EXERCISE DIRECTIONS =
Reproduce in full, word for word, the passage below about raising children in two languages.

══ SELECTED EXCERPT

In my previous post, I wondered about the purposes for which language learning is currently being encouraged.
My understanding has always been that we actively strive to learn languages if the need to use them arises, and that this need is what triggers our will to learn. So when I found myself immersed in a new full-time job, Stay-At-Home Mum, on account of repeated blitz-like family moves across countries and continents, I leaped at the chance of documenting my children’s daily development of their (then) two languages, from Day One. My children were exposed to Portuguese and Swedish from birth, from mum and dad, respectively (English came into our family a bit later), and they were also the first multilingual children from both sides of our family, which added extra appeal to this task. I then reported my observations in my book Three is a Crowd?
My children taught me four things. First, that while it may be true that we learn in order to use, the converse is no less true: we use in order to learn. The children both practised their languages and demanded practice in them at every opportunity. Their eagerness to train themselves to do whatever they needed to do with their languages reminded me of Will Durant’s summary of Aristotle’s thought, in The Story of Philosophy: “[...] we are what we repeatedly do. Excellence, then, is not an act but a habit.”

════
══ DATA SUPPLIED

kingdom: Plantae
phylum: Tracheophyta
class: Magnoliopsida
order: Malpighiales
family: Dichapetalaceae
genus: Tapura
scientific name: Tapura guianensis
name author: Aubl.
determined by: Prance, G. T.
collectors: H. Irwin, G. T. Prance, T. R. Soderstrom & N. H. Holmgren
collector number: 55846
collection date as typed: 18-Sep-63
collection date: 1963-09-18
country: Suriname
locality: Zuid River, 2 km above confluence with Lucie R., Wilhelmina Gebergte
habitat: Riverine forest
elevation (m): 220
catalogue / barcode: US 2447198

════
══ DATA SUPPLIED

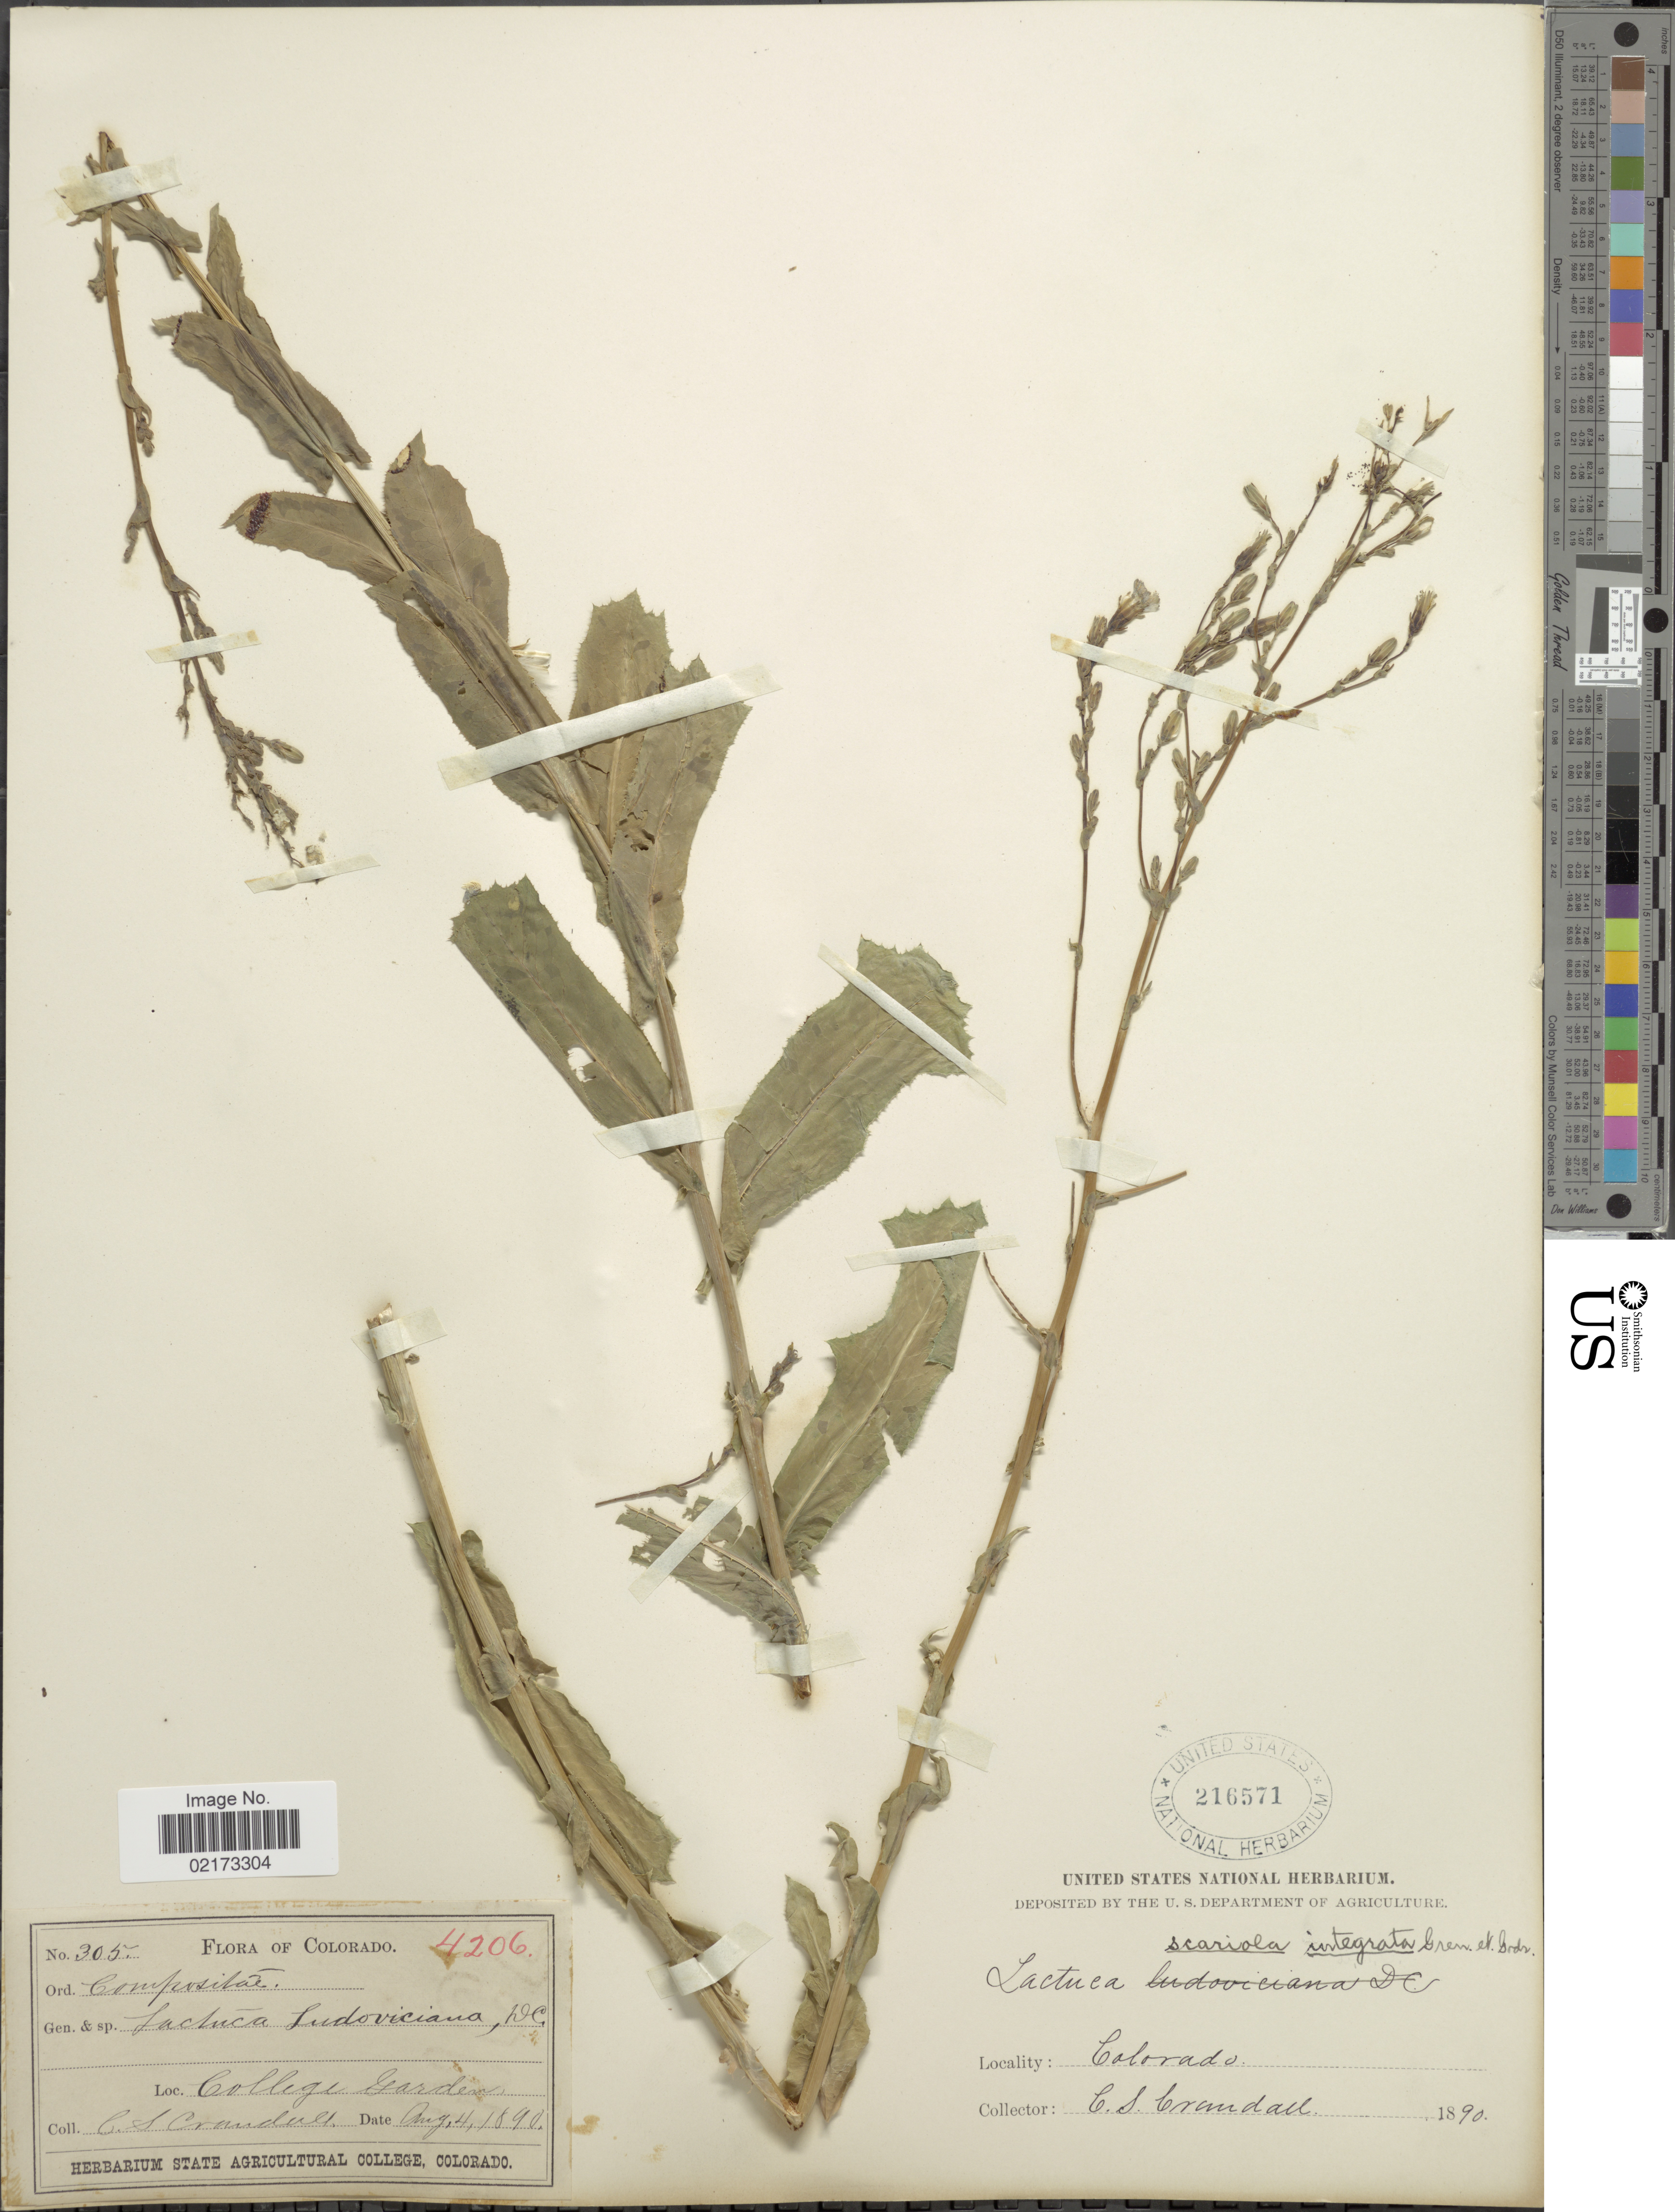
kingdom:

════

COMPLETED TASK =
In my previous post, I wondered about the purposes for which language learning is currently being encouraged.
My understanding has always been that we actively strive to learn languages if the need to use them arises, and that this need is what triggers our will to learn. So when I found myself immersed in a new full-time job, Stay-At-Home Mum, on account of repeated blitz-like family moves across countries and continents, I leaped at the chance of documenting my children’s daily development of their (then) two languages, from Day One. My children were exposed to Portuguese and Swedish from birth, from mum and dad, respectively (English came into our family a bit later), and they were also the first multilingual children from both sides of our family, which added extra appeal to this task. I then reported my observations in my book Three is a Crowd?
My children taught me four things. First, that while it may be true that we learn in order to use, the converse is no less true: we use in order to learn. The children both practised their languages and demanded practice in them at every opportunity. Their eagerness to train themselves to do whatever they needed to do with their languages reminded me of Will Durant’s summary of Aristotle’s thought, in The Story of Philosophy: “[...] we are what we repeatedly do. Excellence, then, is not an act but a habit.”